This time of year, the leafless limbs of Callicarpa bodinieri bobble with amethyst berries. The bright clusters are striking in December, when most of the autumn leaves have melted into brown slicks of mush. Any garden flowers that remain — desiccated hydrangea heads, the odd fuchsia bell — have been leached of color. Amid the defeated browns and greens of winter, the berry clusters of Callicarpa, common name “beautyberry,” are stunningly cheerful.
Beautyberry is native to the southern United States but not the northern. Someone planted the shrub that is right now brandishing its showy fruits in Cowen Park, across the street from our apartment. About twenty years ago, I planted the same species in the backyard of a house I would sell a few years later when a relationship ended and a new one began.

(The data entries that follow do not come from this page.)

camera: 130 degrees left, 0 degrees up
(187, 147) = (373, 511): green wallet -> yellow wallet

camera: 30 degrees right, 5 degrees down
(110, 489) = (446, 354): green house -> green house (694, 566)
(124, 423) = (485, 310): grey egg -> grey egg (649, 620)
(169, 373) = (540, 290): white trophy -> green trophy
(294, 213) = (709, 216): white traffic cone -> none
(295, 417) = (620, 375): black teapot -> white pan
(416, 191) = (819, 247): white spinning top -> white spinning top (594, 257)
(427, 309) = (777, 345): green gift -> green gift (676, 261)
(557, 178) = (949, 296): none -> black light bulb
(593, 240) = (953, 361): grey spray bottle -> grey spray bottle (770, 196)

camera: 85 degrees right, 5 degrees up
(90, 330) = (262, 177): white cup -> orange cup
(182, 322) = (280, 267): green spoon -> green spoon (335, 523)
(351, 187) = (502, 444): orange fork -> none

For some reason, I never planted another beautyberry, even though I had plenty of space at the new house for another one.

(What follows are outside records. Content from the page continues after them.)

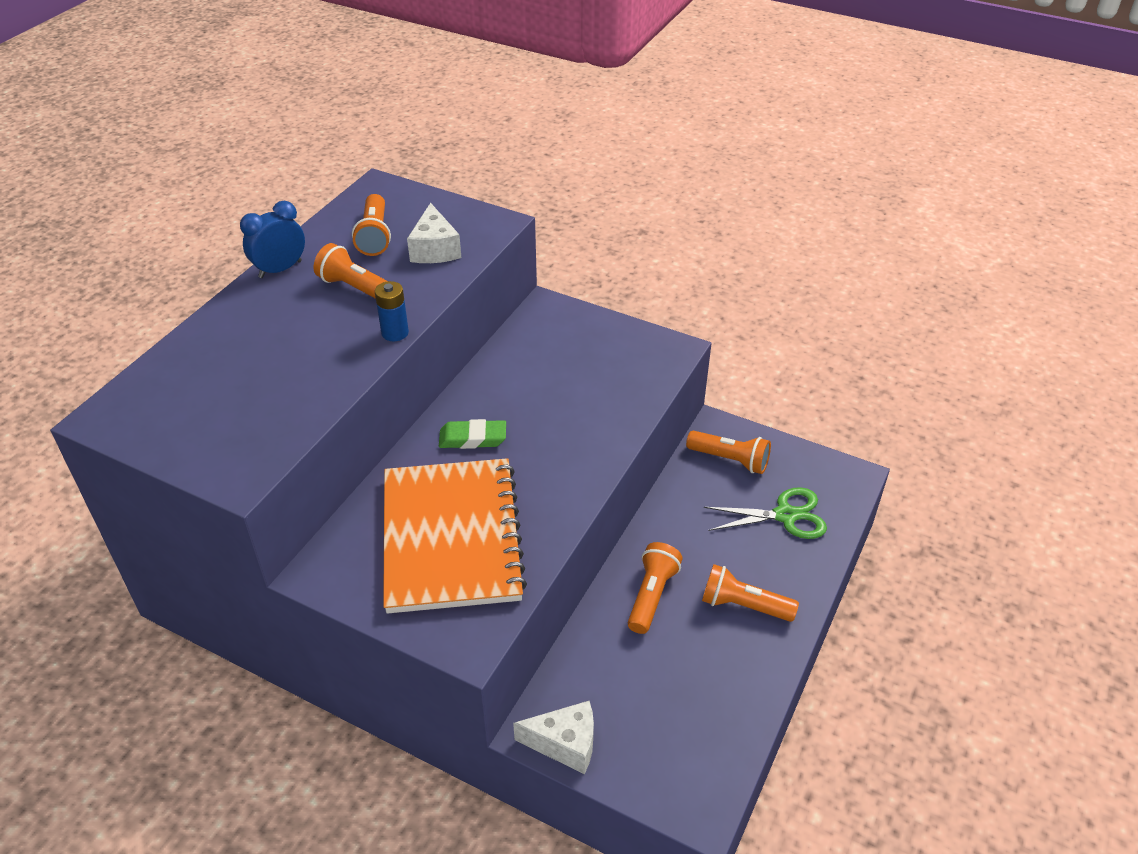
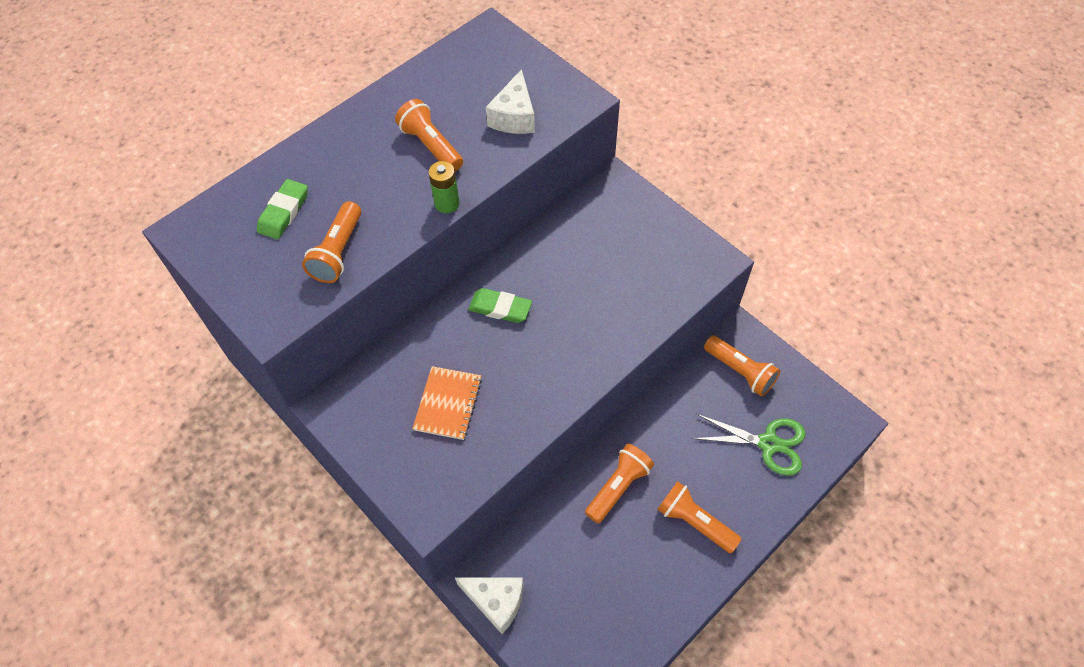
camera: 20 degrees right, 15 degrees up
(216, 377) = (284, 212): none -> green eraser
(280, 269) = (373, 107): blue clock -> none
(375, 236) = (466, 88): orange flashlight -> orange flashlight (338, 252)
(395, 333) = (447, 203): blue battery -> green battery
(451, 537) = (448, 404): orange notebook -> orange notebook, size x0.46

That beautyberry grew in the yard of the first house I owned, a little Craftsman bungalow in West Seattle. I had planted tomatoes in pea patches, marigolds in the dirt of a group house, and a full vegetable garden behind a Beverly, Massachusetts, house whose attic my girlfriend and I rented. But the garden in West Seattle, neat rectangles of grass in front and back, was the first to belong to me.
A year before we bought the house, my grandmother, a master gardener, had died and left behind shelves of gardening books. I poached a bunch of them and pored over the photographs and descriptions, identifying plants for my new garden: ceanothus, for its otherworldly blue flowers, native vine maples to screen the neighbors, mock orange for its scent. My girlfriend wanted Russian sage. I paired it with coneflowers.

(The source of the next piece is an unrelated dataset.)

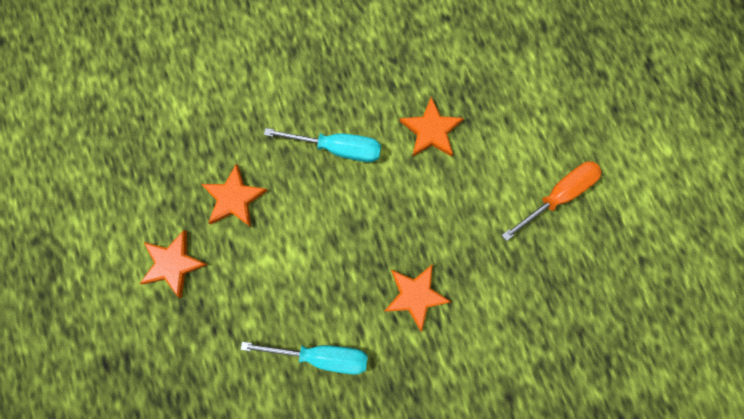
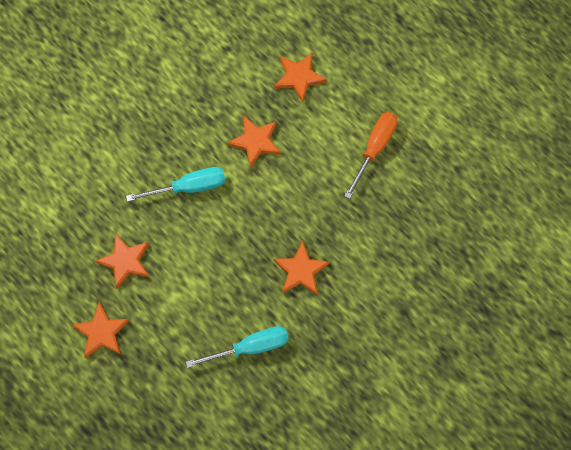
camera: 25 degrees left, 5 degrees down
(509, 81) = (299, 77): none -> orange star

In the backyard, I made a curved flowerbed border by laying a hose on the grass. I dug a shovel into the sod along the hose and pulled it up. Because plants were not cheap, I divided a few lamb’s ears over several seasons until they flopped all along that hose-drawn line. They bored me after awhile, but they grew quickly and crowded out weeds.
The beautyberry shrub was small and produced only a few clusters of berries every winter, but they were dramatic. It was as if all the spring and summer purples — of the lilacs and iris, of the petunias and asters — had been captured and distilled in those berries. I would walk across the crunchy, frosted grass to the back fence and admire them. And then I moved, suddenly, after falling in love faster than it should be possible, and I never saw those berries again.
At the new house, I didn’t plant a beautyberry. The new yard needed, instead, hydrangeas and sword ferns, fuchsias and spirea. After thirteen years, Arline and I sold that house and moved into the co-op apartment where we live now. It has a common garden. At some point I will take my turn weeding.
The beautyberry in the park reminded me of all my hands have tended over these years. I have put down roots and yanked them out, figuratively and literally, so many times that I often find myself nostalgic for a lost patch of ground.